China's Foreign Trade Continues Drop in H1
Official data shows China's foreign trade posted lackluster performance in the first half of the year.
Total foreign trade dropped 6.9 percent year on year to about 11.5 trillion yuan or nearly 1.9 trillion U.S. dollars in the first six months of this year.
The decline widened from a 6-percent drop registered in the first quarter.
Exports rose slightly by 0.9 percent from a year ago to some 6.5 trillion yuan.
This while imports slumped by 15.5 percent to nearly 5 trillion yuan.
Trade surplus expanded 1.5 times to reach some 1.6 billion yuan in the first half of this year.
Huang Songping, spokesperson of the General Administration of Customs, says that sluggish foreign demand is the major factor affecting trade growth.
"The trade volume has dropped, but the quality and efficiency of foreign trade development have been improved. The overall performance has picked up in stabilization and the development has entered a new normal."
Foreign trade data in June offers some encouraging signs.
Last month, imports fell for the eighth consecutive month, dropping 6.7 percent.
But exports increased 2.1 percent, snapping a run of three monthly declines in a row.
Meanwhile, trade with emerging markets appeared robust while the demand from developed economies shrank.
China's exports to the Southeast Asian countries, India and Africa grew by 9.5 percent, 10.7 percent and 12.9 percent respectively.
China to release guideline on internet finance: PBoC official
China's central bank is set to release a guideline for the country's internet finance sector.
The guideline has already been reviewed and approved by the State Council.
It will encourage innovation in internet finance and lay out measures to ward off potential risks.
It will also ensure fair competition and protect legitimate rights of investors.
Internet finance refers to loans, investments and other financial services provided through online channels rather than through banks and other financial institutions.
Over the past couple of years, the internet has increasingly become a new channel to connect investors with lenders that have been under-served by Chinese banks.
It has also become a popular sales channel for a wide range of wealth management products, from money market funds to borrowing money, to investing in the stock market.
China developing new generation supercomputer
Chinese tech company Dawning Information Industries has started developing a new generation supercomputer.
The dawning 7000 is capable of over one hundred sextillion computing operations per second.

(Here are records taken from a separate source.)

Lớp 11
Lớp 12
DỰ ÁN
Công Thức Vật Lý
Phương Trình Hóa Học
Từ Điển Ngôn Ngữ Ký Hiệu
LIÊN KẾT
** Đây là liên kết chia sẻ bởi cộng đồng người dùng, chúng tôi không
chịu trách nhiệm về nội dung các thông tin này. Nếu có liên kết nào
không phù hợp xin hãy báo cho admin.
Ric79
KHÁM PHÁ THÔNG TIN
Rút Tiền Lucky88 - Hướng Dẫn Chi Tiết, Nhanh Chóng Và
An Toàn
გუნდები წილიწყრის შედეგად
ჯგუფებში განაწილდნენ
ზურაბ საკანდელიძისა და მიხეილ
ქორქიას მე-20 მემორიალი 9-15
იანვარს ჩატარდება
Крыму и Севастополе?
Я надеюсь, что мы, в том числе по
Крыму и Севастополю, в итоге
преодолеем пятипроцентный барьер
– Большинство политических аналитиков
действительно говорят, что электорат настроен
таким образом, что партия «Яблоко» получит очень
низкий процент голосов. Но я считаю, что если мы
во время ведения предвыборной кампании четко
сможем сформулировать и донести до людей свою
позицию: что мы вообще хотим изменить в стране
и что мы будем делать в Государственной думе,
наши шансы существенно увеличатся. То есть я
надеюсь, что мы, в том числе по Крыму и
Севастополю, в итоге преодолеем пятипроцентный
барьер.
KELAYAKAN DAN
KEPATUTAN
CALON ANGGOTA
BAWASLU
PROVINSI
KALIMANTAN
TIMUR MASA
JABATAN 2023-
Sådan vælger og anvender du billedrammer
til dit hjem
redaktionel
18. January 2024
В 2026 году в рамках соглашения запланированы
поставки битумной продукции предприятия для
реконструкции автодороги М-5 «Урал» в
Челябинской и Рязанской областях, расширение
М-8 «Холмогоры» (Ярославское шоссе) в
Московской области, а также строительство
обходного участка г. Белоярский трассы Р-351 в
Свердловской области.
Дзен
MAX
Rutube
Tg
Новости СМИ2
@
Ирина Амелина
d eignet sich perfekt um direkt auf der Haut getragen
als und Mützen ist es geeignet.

It is designed to better meet market demands for high-speed communication networks, large-scale storage and application software.

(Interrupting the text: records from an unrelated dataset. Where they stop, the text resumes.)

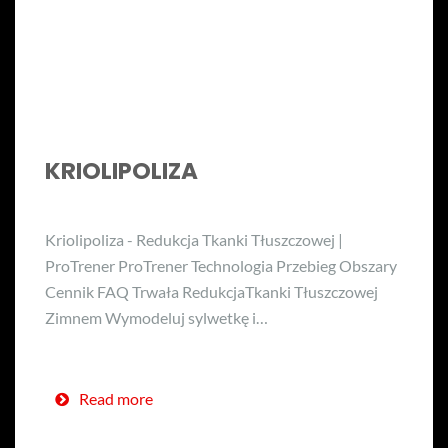
KRIOLIPOLIZA
Kriolipoliza - Redukcja Tkanki Tłuszczowej |
ProTrener ProTrener Technologia Przebieg Obszary
Cennik FAQ Trwała RedukcjaTkanki Tłuszczowej
Zimnem Wymodeluj sylwetkę i…
Read more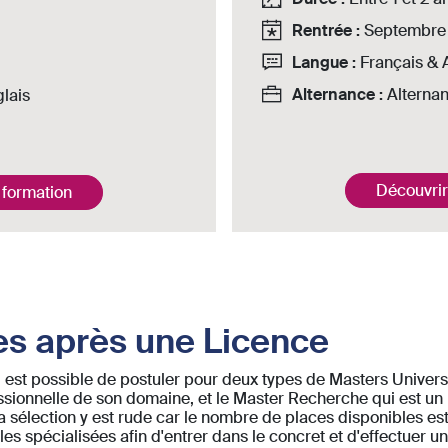
Rentrée :
Septembre 
Langue :
Français & 
Alternance :
Alterna
lais
Découvrir
 formation
es après une Licence
l est possible de postuler pour deux types de Masters Universi
sionnelle de son domaine, et le Master Recherche qui est un p
 sélection y est rude car le nombre de places disponibles est 
s spécialisées afin d'entrer dans le concret et d'effectuer u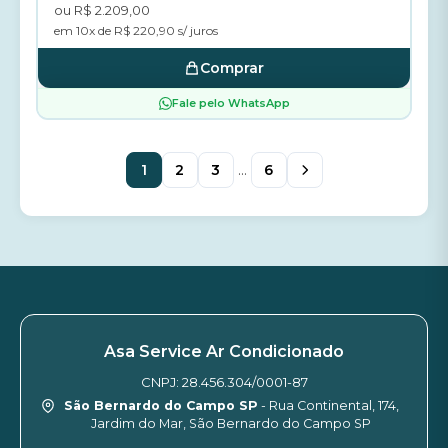
ou R$ 2.209,00
em 10x de R$ 220,90 s/ juros
Comprar
Fale pelo WhatsApp
1
2
3
...
6
Asa Service Ar Condicionado
CNPJ: 28.456.304/0001-87
São Bernardo do Campo SP
- Rua Continental, 174,
Jardim do Mar, São Bernardo do Campo SP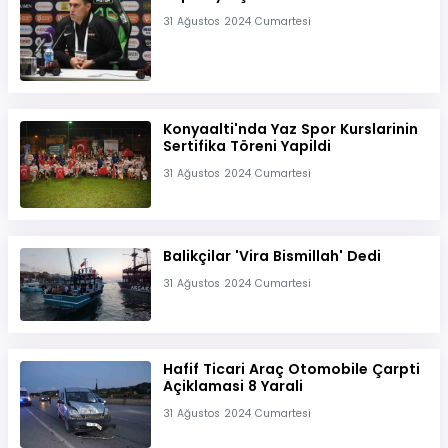
31 Ağustos 2024 Cumartesi
Konyaalti'nda Yaz Spor Kurslarinin
Sertifika Töreni Yapildi
31 Ağustos 2024 Cumartesi
Balikçilar 'Vira Bismillah' Dedi
31 Ağustos 2024 Cumartesi
Hafif Ticari Araç Otomobile Çarpti
Açiklamasi 8 Yarali
31 Ağustos 2024 Cumartesi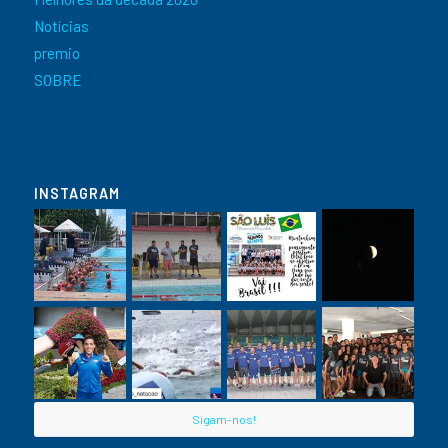
Notícias
premio
SOBRE
INSTAGRAM
Sigam-nos!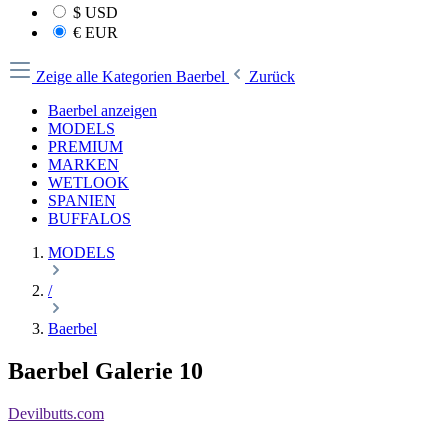
$
USD
€
EUR
Zeige alle Kategorien
Baerbel
Zurück
Baerbel anzeigen
MODELS
PREMIUM
MARKEN
WETLOOK
SPANIEN
BUFFALOS
MODELS
/
Baerbel
Baerbel Galerie 10
Devilbutts.com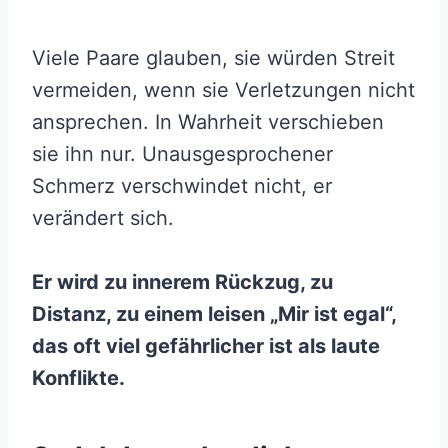
Viele Paare glauben, sie würden Streit
vermeiden, wenn sie Verletzungen nicht
ansprechen. In Wahrheit verschieben
sie ihn nur. Unausgesprochener
Schmerz verschwindet nicht, er
verändert sich.
Er wird zu innerem Rückzug, zu
Distanz, zu einem leisen „Mir ist egal“,
das oft viel gefährlicher ist als laute
Konflikte.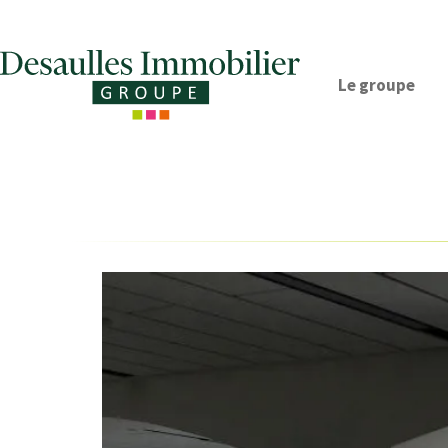
Le groupe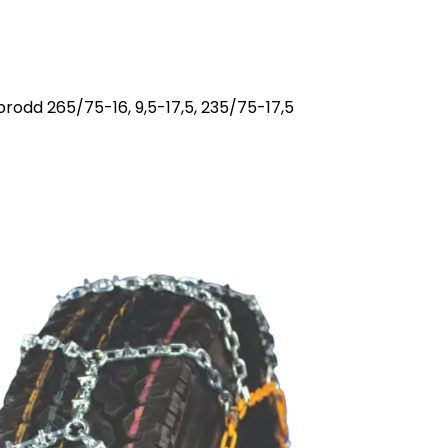
rodd 265/75-16, 9,5-17,5, 235/75-17,5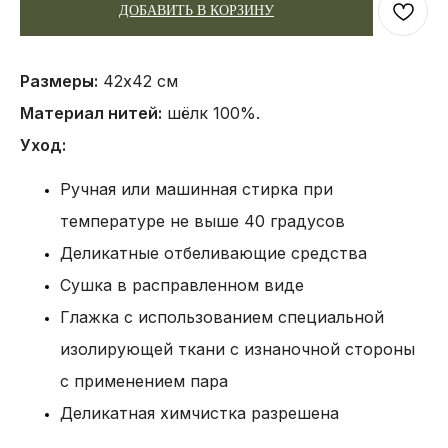
ДОБАВИТЬ В КОРЗИНУ
Размеры:
42х42 см
Материал нитей:
шёлк 100%.
Уход:
Ручная или машинная стирка при
температуре не выше 40 градусов
Деликатные отбеливающие средства
Сушка в расправленном виде
Глажка с использованием специальной
изолирующей ткани с изнаночной стороны
с применением пара
Деликатная химчистка разрешена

But the company has denied previous reports that the new supercomputer has entered the phases of trial production and assembling, and would meet the public in two years.
Dawning is also the developer of Nebulae or Dawning 6000, which ranked the second in the TOP 500 list of the world's most powerful supercomputers in 2010.

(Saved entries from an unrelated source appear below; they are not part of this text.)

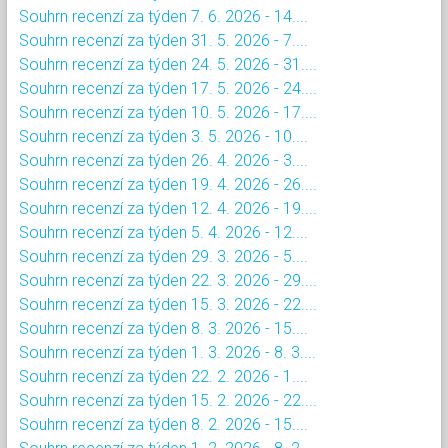
Souhrn recenzí za týden 7. 6. 2026 - 14....
Souhrn recenzí za týden 31. 5. 2026 - 7....
Souhrn recenzí za týden 24. 5. 2026 - 31....
Souhrn recenzí za týden 17. 5. 2026 - 24....
Souhrn recenzí za týden 10. 5. 2026 - 17....
Souhrn recenzí za týden 3. 5. 2026 - 10....
Souhrn recenzí za týden 26. 4. 2026 - 3....
Souhrn recenzí za týden 19. 4. 2026 - 26....
Souhrn recenzí za týden 12. 4. 2026 - 19....
Souhrn recenzí za týden 5. 4. 2026 - 12....
Souhrn recenzí za týden 29. 3. 2026 - 5....
Souhrn recenzí za týden 22. 3. 2026 - 29....
Souhrn recenzí za týden 15. 3. 2026 - 22....
Souhrn recenzí za týden 8. 3. 2026 - 15....
Souhrn recenzí za týden 1. 3. 2026 - 8. 3....
Souhrn recenzí za týden 22. 2. 2026 - 1....
Souhrn recenzí za týden 15. 2. 2026 - 22....
Souhrn recenzí za týden 8. 2. 2026 - 15....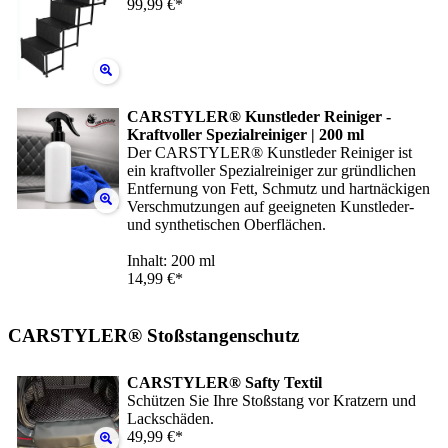
99,99 €*
CARSTYLER® Kunstleder Reiniger -
Kraftvoller Spezialreiniger | 200 ml
Der CARSTYLER® Kunstleder Reiniger ist
ein kraftvoller Spezialreiniger zur gründlichen
Entfernung von Fett, Schmutz und hartnäckigen
Verschmutzungen auf geeigneten Kunstleder-
und synthetischen Oberflächen.
Inhalt: 200 ml
14,99 €*
CARSTYLER® Stoßstangenschutz
CARSTYLER® Safty Textil
Schützen Sie Ihre Stoßstang vor Kratzern und
Lackschäden.
49,99 €*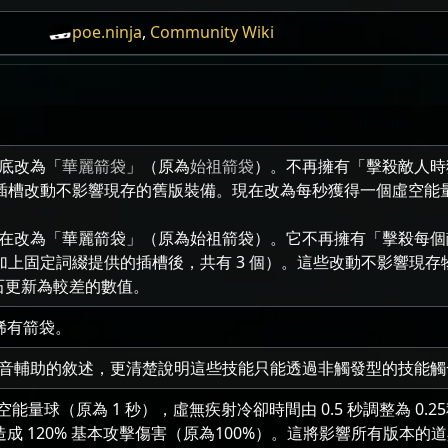
poe.ninja
,
Community Wiki
底改為「
華麗箭袋
」（原為
始祖箭袋
）。不再擁有「擊殺敵人時獲得
與插槽改動不影響現存的舊版裝備。現在改為每秒獲得一個虛空能量球
在改為「華麗箭袋」（原為始祖箭袋）。它不再擁有「擊殺每個敵人時獲
（加上固定詞綴提供的插槽後，共有 3 個）。這些改動不影響現
聖石更新為較差的數值。
稀有箭袋。
音輔助的敘述，更清楚說明這些技能只能透過非觸發型的技能觸
虛空能量球（原為 1 秒），虛無疾射冷卻時間由 0.5 秒調整為 0
造成 120% 基本攻擊傷害（原為100%）。這將影響所有版本的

Three Sichuan-based Listed Companies to Establish Private Bank with Xiaomi
Sichuan Hebang Corporation has announced plans to establish a private bank with Xiaomi and two other Sichuan-based companies.
The initial registered capital of the private bank is expected to reach 3 billion yuan.
Sichuan Hebang is planning to invest up to 15 million yuan in the new bank for a no more than 5 percent stake.
The company says the move to set up the private bank is still at an early stage.
Major shareholder inject RMB10bln to add share positions in Industrial Bank
China's Industrial Bank's two major shareholders have added their share positions in the bank via secondary market purchases.
Peoples Insurance Company of China added 281 million A-shares, which represent about 1.9 percent of the company's total share capital.
The company now holds about 6.4 percent of Industrial Bank' total share capital.
Meanwhile, PICC Life Insurance Company added 328 million A-shares or about 1.7 percent of the Industrial Bank's total share capital.
The company now holds 6.7 percent of the bank's total share capital.